(Chart comprehension data)
※ ※ ※
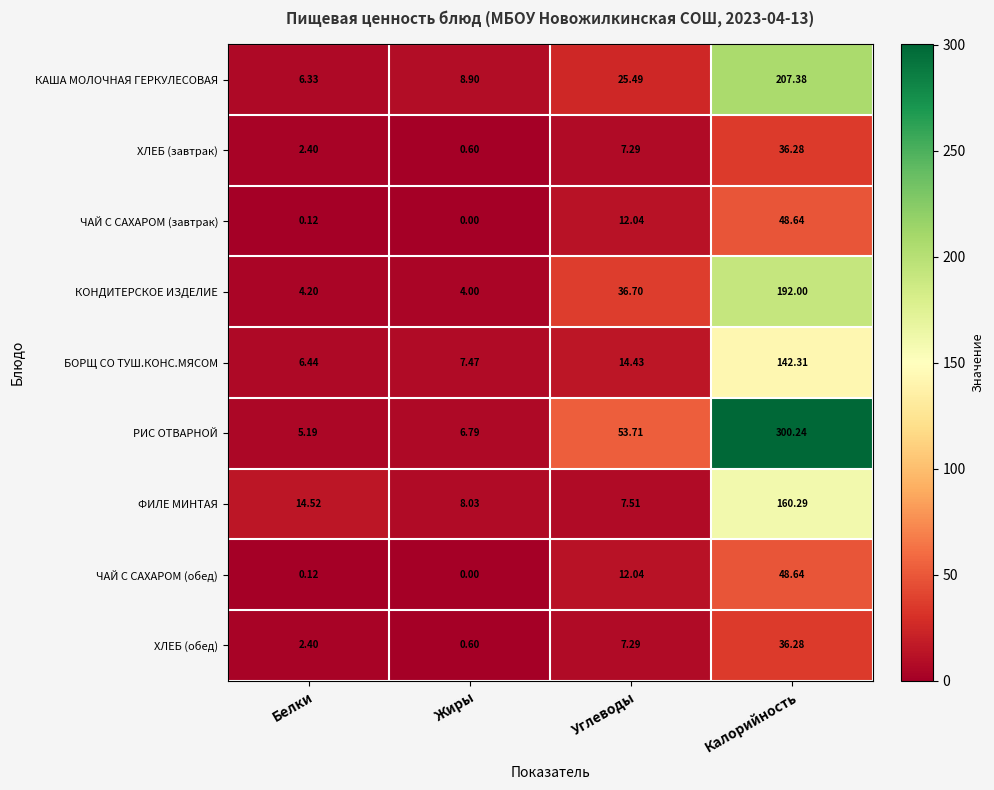

At which label does КОНДИТЕРСКОЕ ИЗДЕЛИЕ reach its minimum?

Жиры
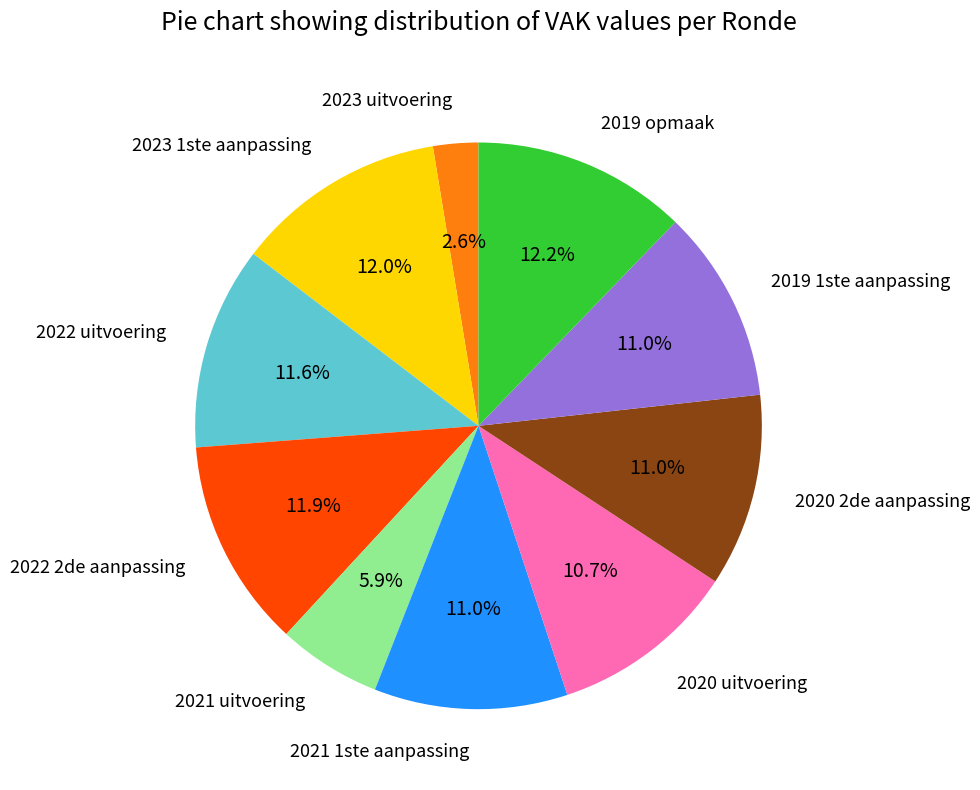

Which category has the smallest portion of the pie?

2023 uitvoering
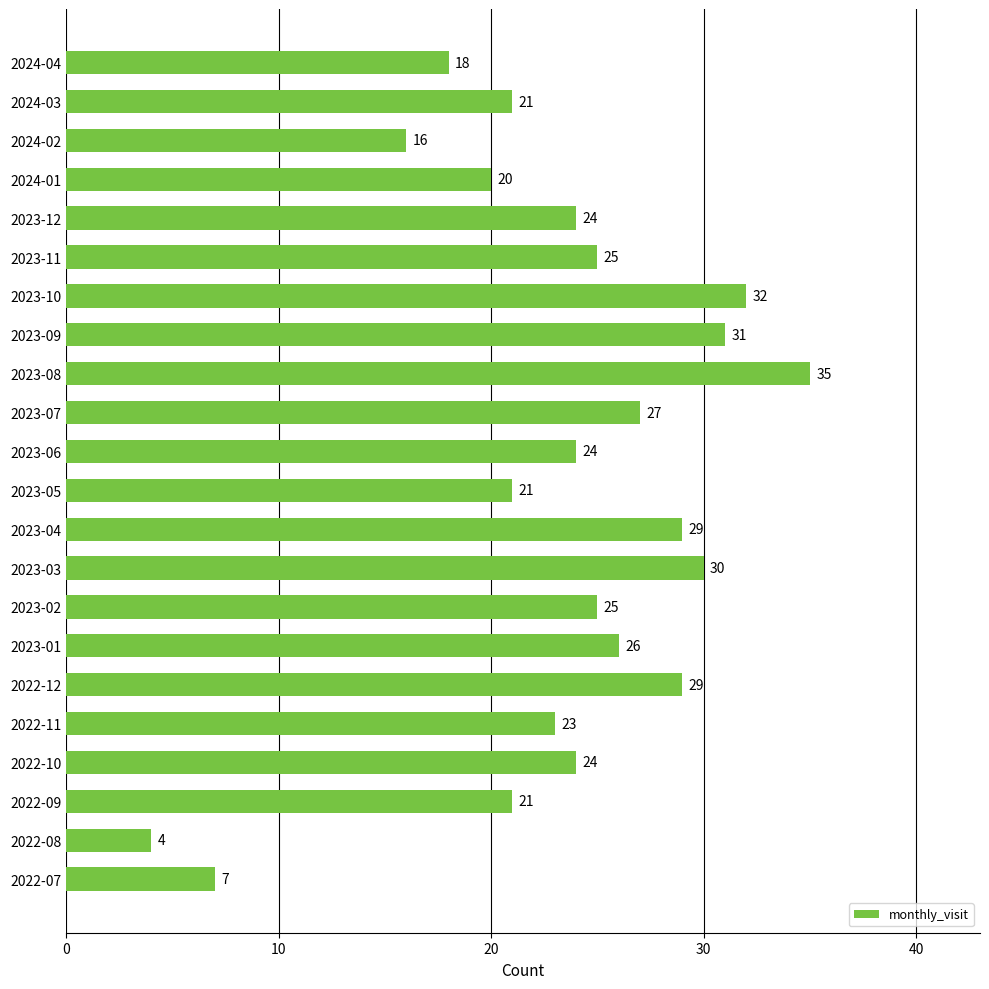

Read the value at 2023-12.

24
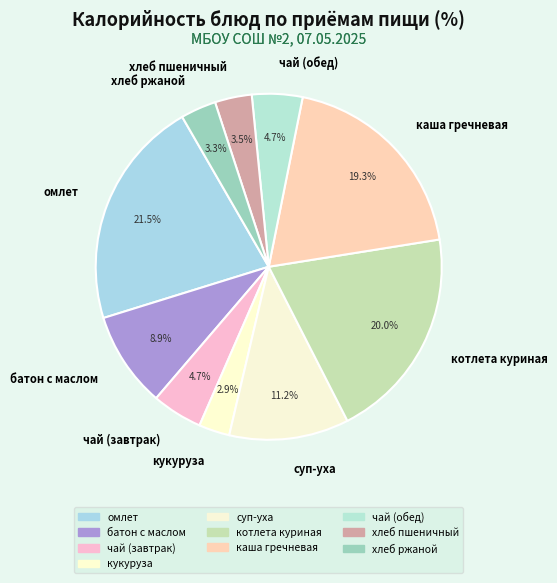

How much of the chart is everything except хлеб пшеничный?

96.5%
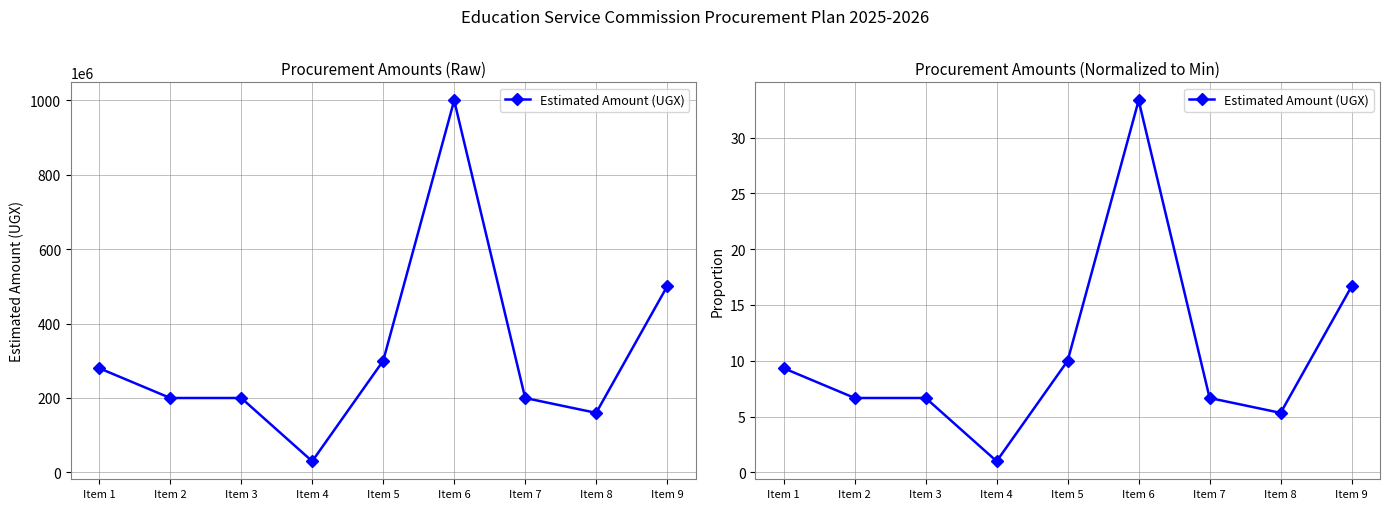

The chart shows a value of 17.2 at Item 5. True or false?

False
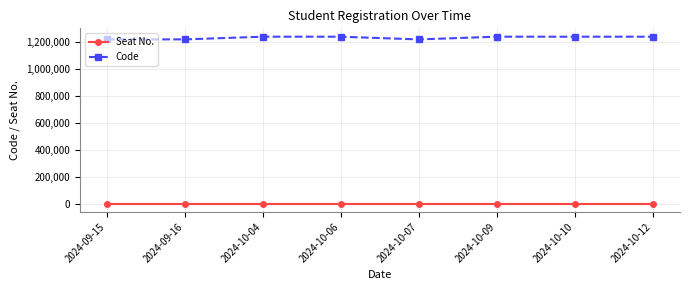

Which series has the largest range (max minus min)?

Code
※ ※ ※
- _HOW TO COMPLETE THIS TASK_
Which lines of the records contain the word "value"? Pull out each of those lines in full.

- _EXERCISE SOLUTION_
Read the value at 2023-12.
The chart shows a value of 17.2 at Item 5. True or false?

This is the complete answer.